The other option is regular sober living. Someone in long-term recovery owns these homes, and they are managed by a former resident who has agreed to stay on as a manager. There is no specific structure or schedule for the day. Most residents should be working, have a support community, and a sponsor. Like structured sober living, a resident is expected to have a sponsor they meet weekly, obtain employment, and volunteer a certain number of hours per week. They are expected to attend AA meetings, complete chores, follow all house rules, and be subject to random drug testing.

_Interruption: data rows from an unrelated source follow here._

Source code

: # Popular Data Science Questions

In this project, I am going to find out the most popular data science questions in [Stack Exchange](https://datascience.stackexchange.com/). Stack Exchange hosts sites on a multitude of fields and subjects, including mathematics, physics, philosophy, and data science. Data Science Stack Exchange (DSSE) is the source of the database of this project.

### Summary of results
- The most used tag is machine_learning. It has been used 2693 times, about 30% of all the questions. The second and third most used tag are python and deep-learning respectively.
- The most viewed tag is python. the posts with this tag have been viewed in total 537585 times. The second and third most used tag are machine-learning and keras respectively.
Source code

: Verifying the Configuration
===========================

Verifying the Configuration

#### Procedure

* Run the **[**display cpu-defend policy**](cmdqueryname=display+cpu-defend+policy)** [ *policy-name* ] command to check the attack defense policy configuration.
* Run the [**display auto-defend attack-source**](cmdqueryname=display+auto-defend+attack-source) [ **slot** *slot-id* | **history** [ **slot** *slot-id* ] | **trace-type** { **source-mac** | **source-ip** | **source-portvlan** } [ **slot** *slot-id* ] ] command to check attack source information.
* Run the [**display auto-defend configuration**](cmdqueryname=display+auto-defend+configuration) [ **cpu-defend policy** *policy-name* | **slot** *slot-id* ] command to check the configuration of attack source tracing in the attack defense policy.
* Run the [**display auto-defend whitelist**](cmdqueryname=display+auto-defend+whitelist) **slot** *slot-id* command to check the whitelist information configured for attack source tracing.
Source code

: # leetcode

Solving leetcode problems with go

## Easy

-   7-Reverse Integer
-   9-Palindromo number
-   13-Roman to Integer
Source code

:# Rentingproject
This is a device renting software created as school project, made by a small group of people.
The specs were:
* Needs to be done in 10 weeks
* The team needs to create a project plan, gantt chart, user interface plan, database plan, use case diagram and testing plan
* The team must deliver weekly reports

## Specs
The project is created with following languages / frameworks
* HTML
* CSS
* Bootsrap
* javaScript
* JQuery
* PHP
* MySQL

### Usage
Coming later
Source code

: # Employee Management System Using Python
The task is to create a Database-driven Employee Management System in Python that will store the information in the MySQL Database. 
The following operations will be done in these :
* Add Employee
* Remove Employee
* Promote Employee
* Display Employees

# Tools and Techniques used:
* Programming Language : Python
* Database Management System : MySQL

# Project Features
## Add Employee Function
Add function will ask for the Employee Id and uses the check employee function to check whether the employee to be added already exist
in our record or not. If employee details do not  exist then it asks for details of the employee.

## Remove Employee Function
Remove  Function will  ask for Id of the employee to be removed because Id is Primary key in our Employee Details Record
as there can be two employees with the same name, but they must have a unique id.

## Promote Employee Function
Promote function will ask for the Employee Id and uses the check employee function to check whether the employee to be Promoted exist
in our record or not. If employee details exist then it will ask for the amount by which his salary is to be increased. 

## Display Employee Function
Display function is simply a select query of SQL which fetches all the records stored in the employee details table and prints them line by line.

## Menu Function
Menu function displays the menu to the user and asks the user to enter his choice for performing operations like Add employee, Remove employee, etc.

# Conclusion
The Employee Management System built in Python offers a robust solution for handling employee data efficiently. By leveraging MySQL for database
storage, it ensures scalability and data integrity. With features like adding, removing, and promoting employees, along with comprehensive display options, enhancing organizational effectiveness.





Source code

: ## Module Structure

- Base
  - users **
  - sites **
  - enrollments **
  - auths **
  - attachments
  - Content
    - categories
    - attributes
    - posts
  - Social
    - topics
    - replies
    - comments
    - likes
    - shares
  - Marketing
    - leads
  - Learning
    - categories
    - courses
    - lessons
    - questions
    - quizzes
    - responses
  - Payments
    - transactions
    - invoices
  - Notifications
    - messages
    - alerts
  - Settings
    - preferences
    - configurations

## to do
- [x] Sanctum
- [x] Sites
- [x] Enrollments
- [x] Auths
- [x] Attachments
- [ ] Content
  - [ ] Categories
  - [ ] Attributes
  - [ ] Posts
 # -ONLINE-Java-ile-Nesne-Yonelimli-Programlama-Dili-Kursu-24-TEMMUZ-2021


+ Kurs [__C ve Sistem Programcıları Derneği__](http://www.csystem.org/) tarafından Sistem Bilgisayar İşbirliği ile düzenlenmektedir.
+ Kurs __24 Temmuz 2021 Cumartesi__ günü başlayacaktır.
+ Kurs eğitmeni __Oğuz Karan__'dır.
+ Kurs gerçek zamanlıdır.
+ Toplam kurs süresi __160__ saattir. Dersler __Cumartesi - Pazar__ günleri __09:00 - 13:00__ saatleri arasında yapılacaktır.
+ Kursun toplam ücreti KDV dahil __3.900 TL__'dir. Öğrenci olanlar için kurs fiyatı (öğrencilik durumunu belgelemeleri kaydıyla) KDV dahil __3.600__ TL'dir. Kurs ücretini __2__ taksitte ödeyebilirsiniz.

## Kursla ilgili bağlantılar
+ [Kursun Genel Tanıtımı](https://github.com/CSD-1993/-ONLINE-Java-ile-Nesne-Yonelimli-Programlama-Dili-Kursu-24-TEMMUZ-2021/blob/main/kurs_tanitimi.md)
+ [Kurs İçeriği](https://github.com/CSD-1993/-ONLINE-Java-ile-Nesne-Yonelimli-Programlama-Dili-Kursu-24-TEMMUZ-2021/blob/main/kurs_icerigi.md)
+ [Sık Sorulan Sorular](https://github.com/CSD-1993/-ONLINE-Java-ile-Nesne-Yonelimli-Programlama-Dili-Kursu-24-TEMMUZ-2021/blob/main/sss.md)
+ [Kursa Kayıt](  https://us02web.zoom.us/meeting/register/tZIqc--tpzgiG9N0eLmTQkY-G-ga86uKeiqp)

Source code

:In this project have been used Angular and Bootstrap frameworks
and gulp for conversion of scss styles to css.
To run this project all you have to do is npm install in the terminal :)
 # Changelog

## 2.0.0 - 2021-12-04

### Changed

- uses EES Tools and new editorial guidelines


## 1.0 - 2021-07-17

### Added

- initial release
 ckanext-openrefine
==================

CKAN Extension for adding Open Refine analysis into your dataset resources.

Throughout New England, there are many sober houses. Unfortunately, not all of them live up to the standards which we believe are essential for success. Please make sure the person who is managing or owns the sober house is in recovery themselves. If the person running the house is in recovery, it will encourage and guide the residents in their own recovery. Inquire about the rules of the house and familiarize yourself with the standards for accountability. For example, if a house has a rule that residents make progress in the 12 steps, how will the house manager hold the resident accountable? A quality sober living home will not allow your loved one to sleep in and watch tv all day; it is not healthy or conducive to recovery. A quality sober house will only accept people who have completed some type of long-term, inpatient treatment, usually a minimum of 30 days, ensuring that other residents at the house have been clean for a period of time and are pursuing their recovery. Steer clear of any sober home that has a constant turnaround of people entering and exiting weekly
In our experience with our child’s recovery journey, we have found that a structured sober living stay of 6 to 12 months is the most beneficial.

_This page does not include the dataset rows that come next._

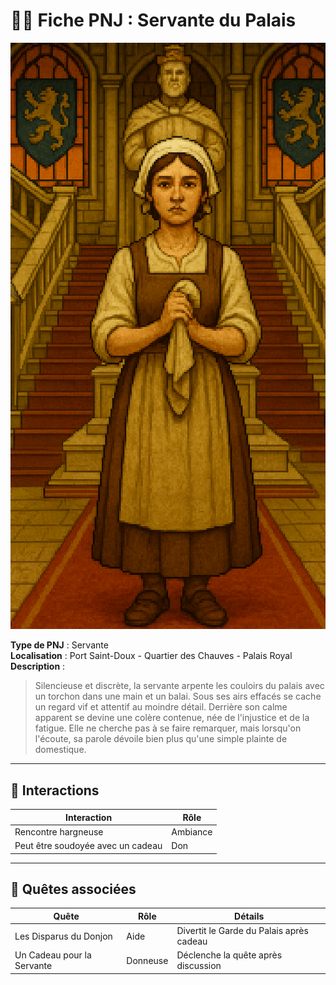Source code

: # 🧍‍♀️ Fiche PNJ : Servante du Palais

![servante-du-palais.png](../../assets/img/chapter1/npc/servante-du-palais.png)

**Type de PNJ** : Servante  
**Localisation** : Port Saint-Doux - Quartier des Chauves - Palais Royal  
**Description** :
> Silencieuse et discrète, la servante arpente les couloirs du palais avec un torchon dans une main et un balai.
> Sous ses airs effacés se cache un regard vif et attentif au moindre détail.
> Derrière son calme apparent se devine une colère contenue, née de l'injustice et de la fatigue.
> Elle ne cherche pas à se faire remarquer, mais lorsqu'on l'écoute, sa parole dévoile bien plus qu'une simple plainte
> de domestique.

---

## 💬 Interactions

| Interaction                       | Rôle     |
|-----------------------------------|----------|
| Rencontre hargneuse               | Ambiance |
| Peut être soudoyée avec un cadeau | Don      |

---

## 📜 Quêtes associées

| Quête                      | Rôle     | Détails                                  |
|----------------------------|----------|------------------------------------------|
| Les Disparus du Donjon     | Aide     | Divertit le Garde du Palais après cadeau |
| Un Cadeau pour la Servante | Donneuse | Déclenche la quête après discussion      |

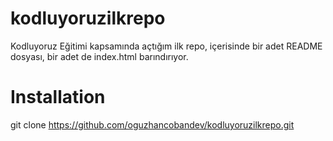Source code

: # kodluyoruzilkrepo
Kodluyoruz Eğitimi kapsamında açtığım ilk repo, içerisinde bir adet README dosyası, bir adet de index.html barındırıyor.

# Installation
git clone https://github.com/oguzhancobandev/kodluyoruzilkrepo.git


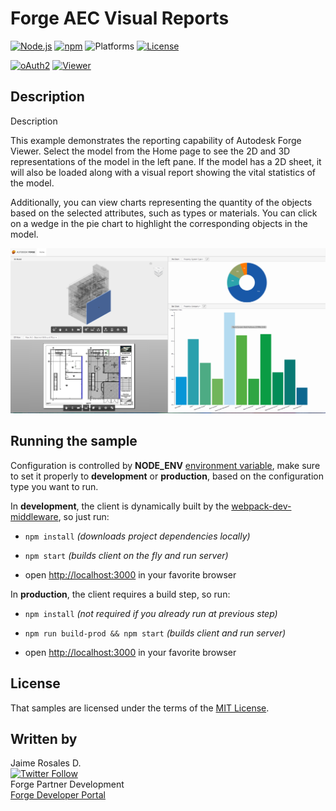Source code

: # Forge AEC Visual Reports



[![Node.js](https://img.shields.io/badge/Node.js-4.4.0-blue.svg)](https://nodejs.org/)
[![npm](https://img.shields.io/badge/npm-3.10.7-green.svg)](https://www.npmjs.com/)
![Platforms](https://img.shields.io/badge/platform-windows%20%7C%20osx%20%7C%20linux-lightgray.svg)
[![License](http://img.shields.io/:license-mit-blue.svg)](http://opensource.org/licenses/MIT)

[![oAuth2](https://img.shields.io/badge/oAuth2-v1-green.svg)](http://developer.autodesk.com/)
[![Viewer](https://img.shields.io/badge/Viewer-v2-green.svg)](http://developer.autodesk.com/)

## Description
Description

This example demonstrates the reporting capability of Autodesk Forge Viewer. Select the model from the Home page  to see the 2D and 3D representations of the model in the left pane. If the model has a 2D sheet, it will also be loaded along with a visual report showing the vital statistics of the model.

Additionally, you can view charts representing the quantity of the objects based on the selected attributes, such as types or materials. You can click on a wedge in the pie chart to highlight the corresponding objects in the model.

![preview](./resources/img/aec-visual-reports-preview.png)

## Running the sample

Configuration is controlled by **NODE_ENV**
[environment variable](https://www.google.com/webhp?q=set+environment+variable&gws_rd=cr&ei=tum2WMaSF4SdsgHruLrIDg),
make sure to set it properly to **development** or **production**,
based on the configuration type you want to run.


In **development**, the client is dynamically built by the
[webpack-dev-middleware](https://github.com/webpack/webpack-dev-middleware), so just run:

 * `npm install`    *(downloads project dependencies locally)*

 * `npm start`      *(builds client on the fly and run server)*

 * open [http://localhost:3000](http://localhost:3000) in your favorite browser




In **production**, the client requires a build step, so run:

 * `npm install` *(not required if you already run at previous step)*

 * `npm run build-prod && npm start` *(builds client and run server)*

 * open [http://localhost:3000](http://localhost:3000) in your favorite browser



## License

That samples are licensed under the terms of the [MIT License](http://opensource.org/licenses/MIT).


## Written by

Jaime Rosales D.<br />
[![Twitter Follow](https://img.shields.io/twitter/follow/afrojme.svg?style=social&label=Follow)](https://twitter.com/AfroJme) <br />
Forge Partner Development <br />
<a href="http://developer.autodesk.com/">Forge Developer Portal</a> <br />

If your loved one has chosen a 12-step program as their path to recovery, you will start to notice little changes in their lives. Things like going to meetings, connecting with their sponsor, and steady work becomes their way of life and no longer a chore. They may also start to include you in life decisions they need to make in recovery like asking questions such as, ”Is this job a good fit for me?” or “I think I’m ready to leave the sober house, what do you think? When your loved one is living honestly, is no longer dependent on you, and is taking responsibility for their own actions, you can feel assured your loved one is on the right path. They are beginning to live a new sober life.
Due to the dishonest nature of addiction, this can be a somewhat tricky question to answer. Although your loved one may show improvement with their physical health, employment, and relationships, this does not necessarily mean that they are ready to move beyond sober living. They can often appear to be doing well on the outside but have not grown internally. Rather than focusing on their physical health and appearance, how are they internalizing their recovery?
- Are they honest with you?
- Are they still self-centered, or have they become more independent financially, emotionally, and responsibly?
- Do they have a reliable recovery network?
Be sure that they have a well thought out plan for moving out of sober living and that there is not an ulterior motive such as being asked to leave the house for bad behavior or resentments. Be sure that the new living situation is conducive to sober living, such as:
- Are the roommates sober?
- Are they moving in with a new partner, or is it an ongoing relationship, and was that relationship healthy?
- Use your gut; they should be at a point where they are not relying on you financially.